"My parents did," she said simply. "No dark man ever entered their house; they were simply copying the white world. Now I, as a matter of aesthetic beauty, prefer your brown-velvet color to a jaundiced yellow, or even an uncertain cream; but the world doesn't."
"The world?"
"Yes, the world; and especially America. One may be Chinese, Spaniard, even Indian—anything white or dirty white in this land, and demand decent treatment; but to be Negro or darkening toward it unmistakably means perpetual handicap and crucifixion."
"Why not, then, admit that you draw the color-line?"
"Because I don't; but the world does. I am not prejudiced as my parents were, but I am foresighted. Indeed, it is a deep ethical query, is it not, how far one has the right to bear black children to the world in the Land of the Free and the home of the brave.

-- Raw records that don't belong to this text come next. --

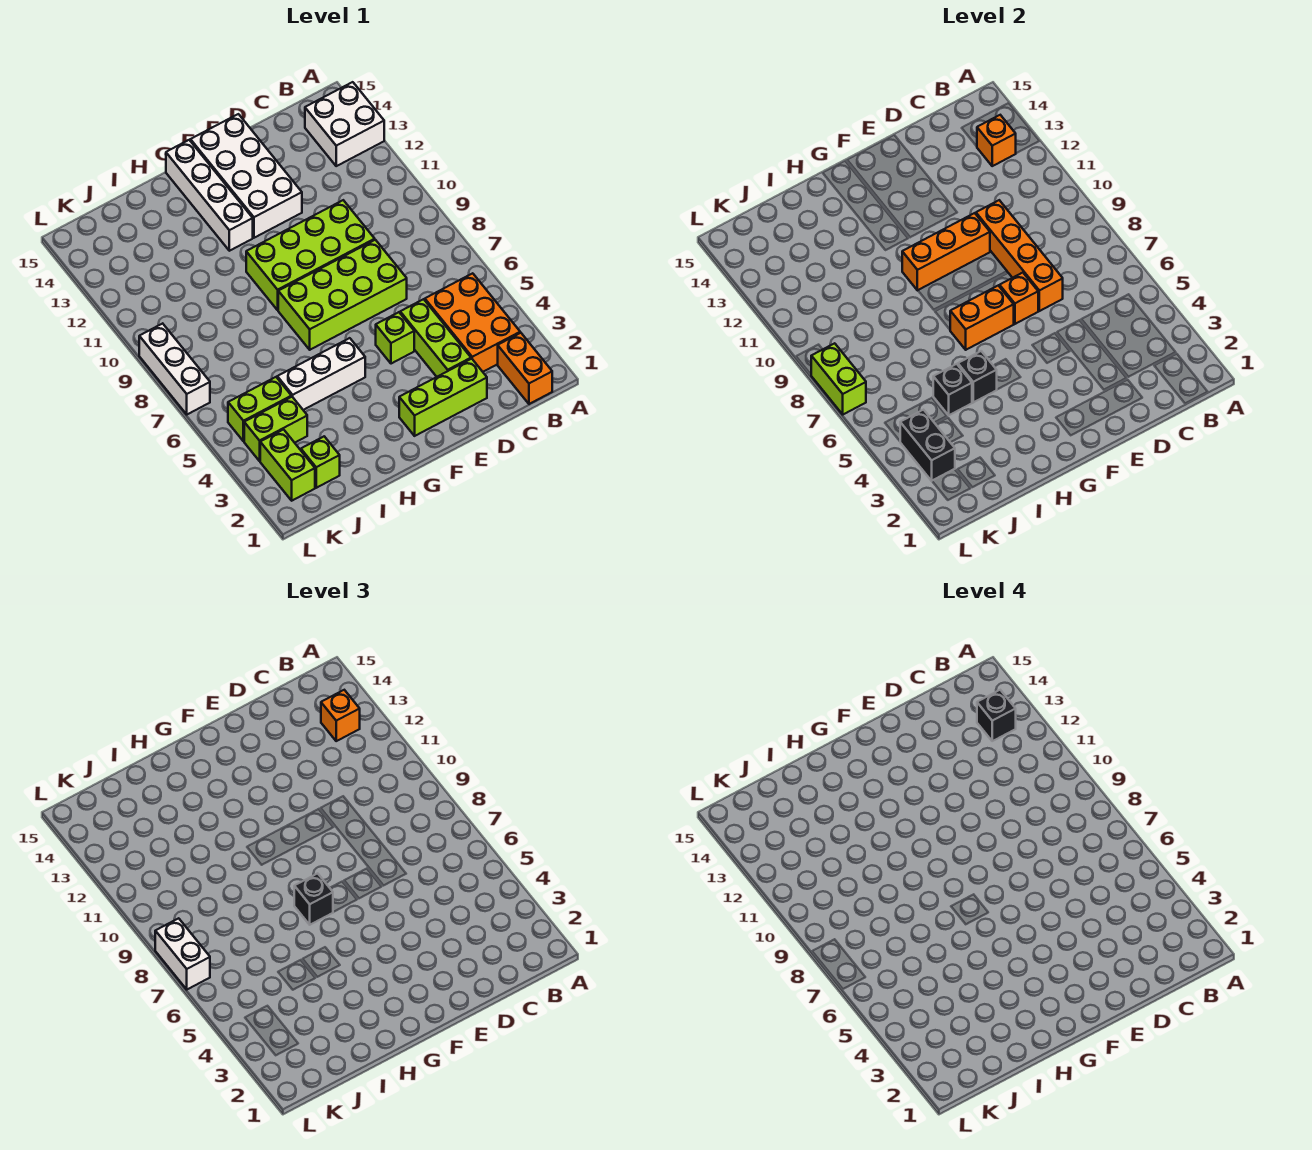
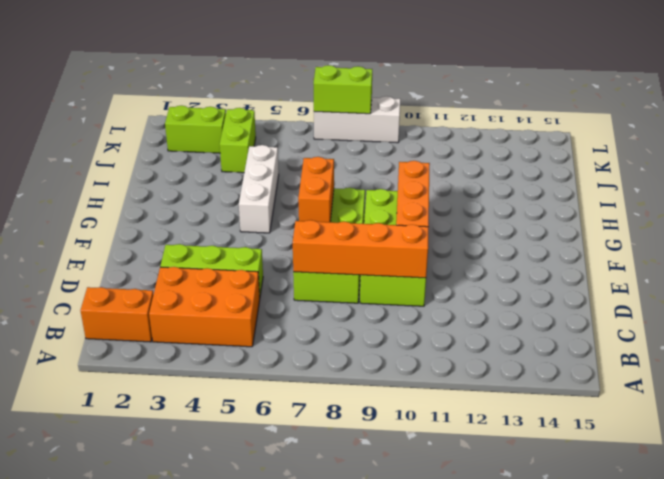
none -> white brick A13:B14 level 1
none -> lime brick D2:F2 level 1
none -> lime brick E5 level 1

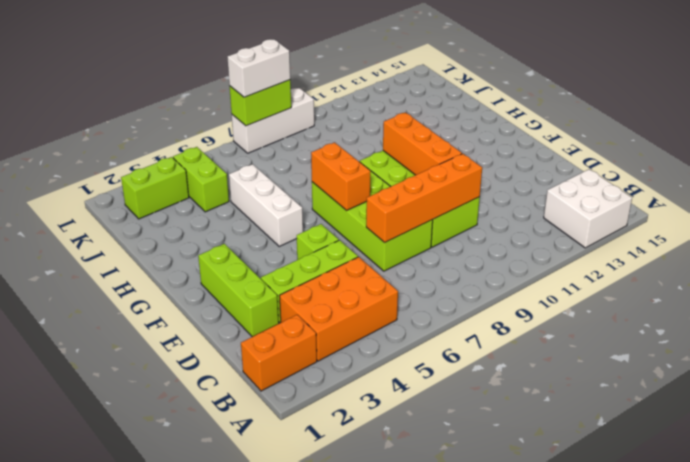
none -> white brick E12:F15 level 1
none -> white brick G12:G15 level 1
none -> lime brick J2 level 1

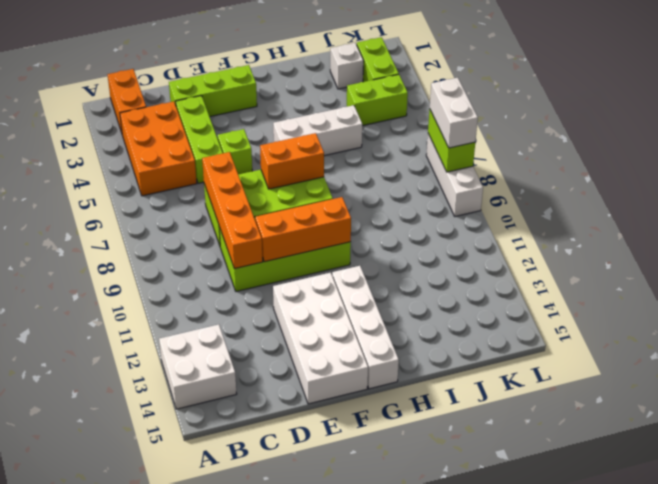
white brick J2 level 1 -> lime brick J2 level 1
none -> lime brick J5:K5 level 1
none -> orange brick B13 level 2
none -> orange brick E7 level 2

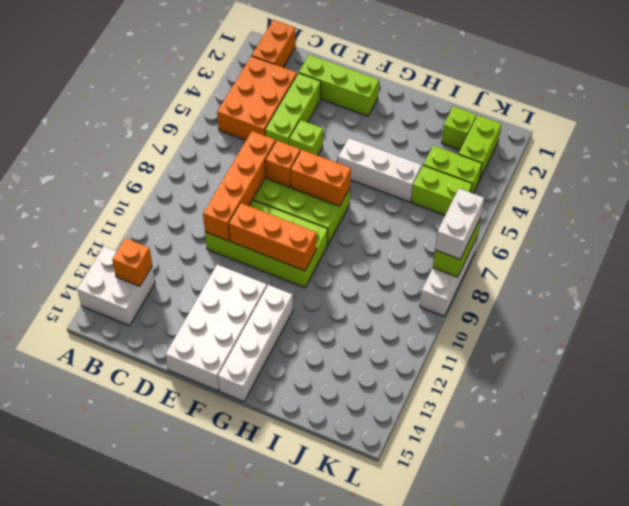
none -> black brick H5 level 2
none -> black brick I5 level 2
none -> black brick K3:K4 level 2

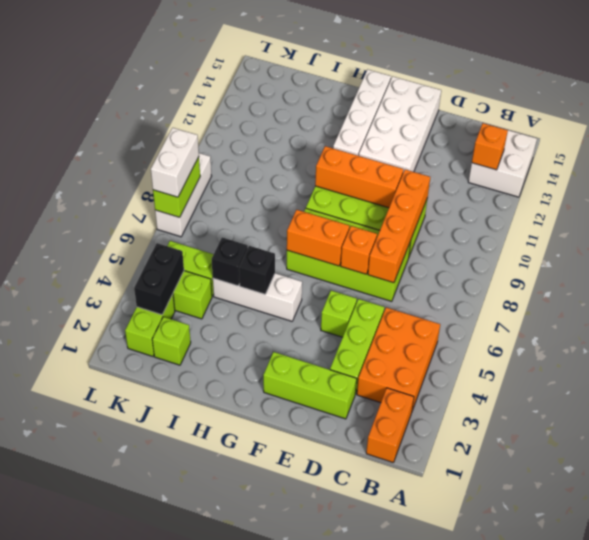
none -> orange brick B13 level 3
none -> black brick G7 level 3
none -> black brick B13 level 4

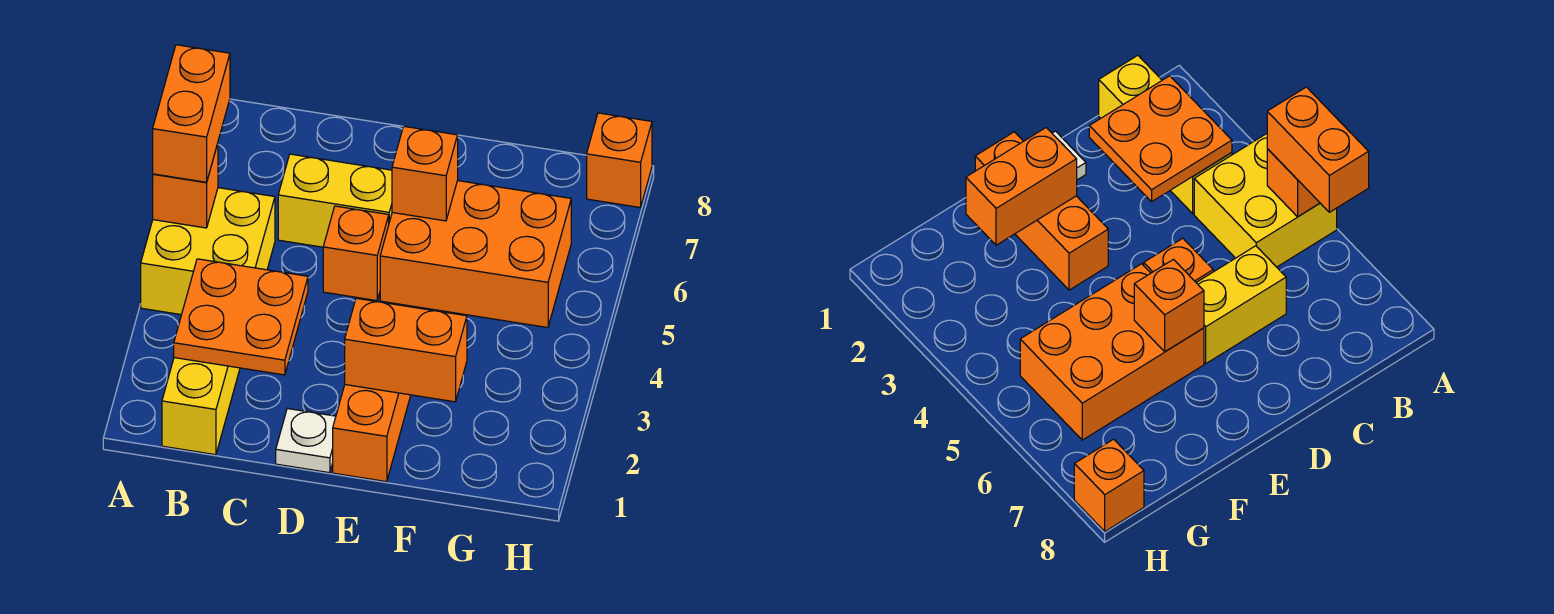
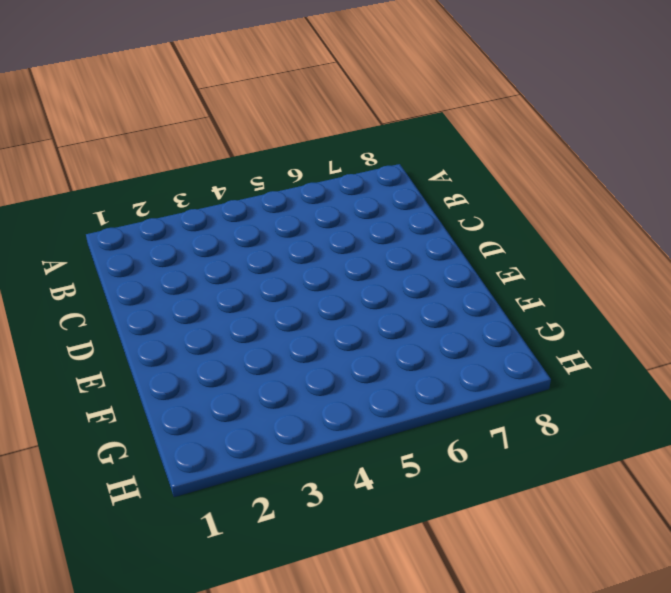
none -> yellow brick A4:B5 level 1
none -> yellow brick B1:B3 level 1
none -> yellow brick C6:D6 level 1

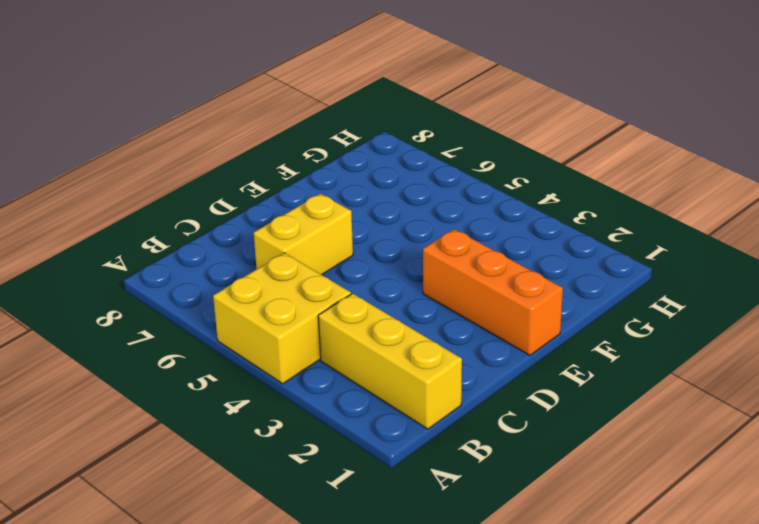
none -> white plate D1 level 1
none -> orange brick D5 level 1
none -> orange brick E5:G6 level 1

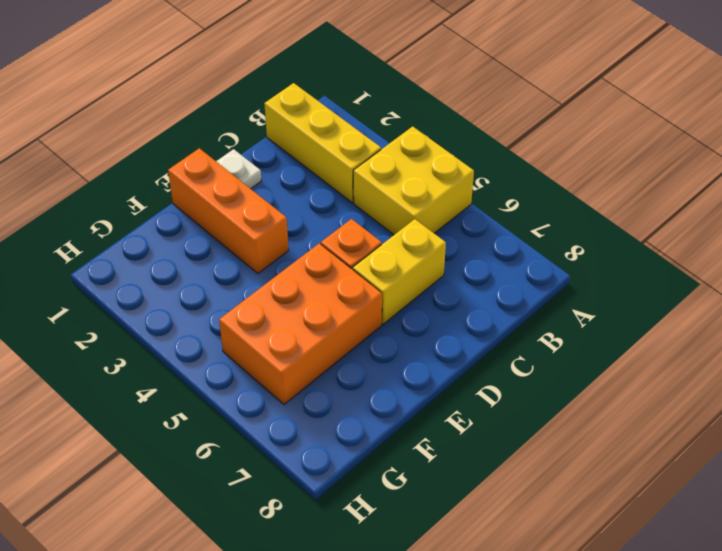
none -> orange brick H8 level 1
none -> orange brick A5 level 2
none -> orange plate B2:C3 level 2

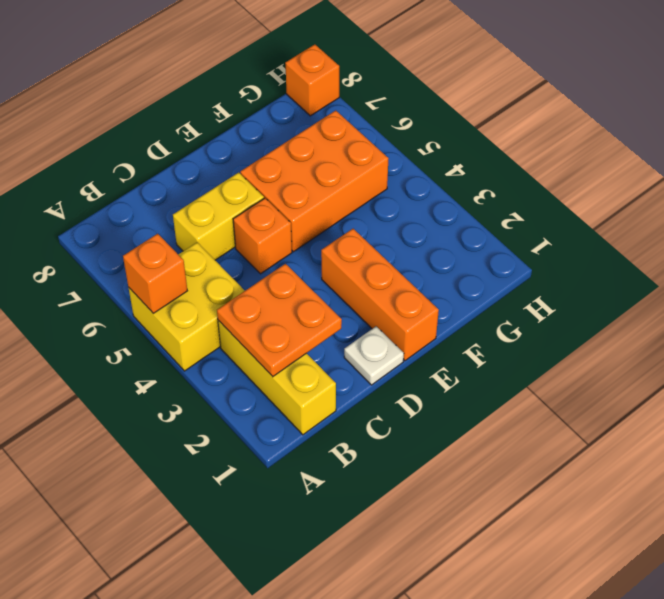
none -> orange brick E2:F2 level 2
none -> orange brick E6 level 2
none -> orange brick A5:A6 level 3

Is it fair—to the children?"
"Yes, it is!" he cried vehemently. "The more to take up the fight, the surer the victory."
She laughed at his earnestness.
"You are refreshing," she said. "Well, we'll dine next Tuesday, and we'll have the cream of our world to meet you."
He knew that this was a great triumph. It flattered his vanity. After all, he was entering this higher dark world whose existence had piqued and puzzled him so long. He glanced at Miss Wynn beside him there in the dimly lighted parlor: she looked so aloof and unapproachable, so handsome and so elegant. He thought how she would complete a house—such a home as his prospective four or six thousand dollars a year could easily purchase. She saw him surveying her, and she smiled at him.
"I find but one fault with you," she said.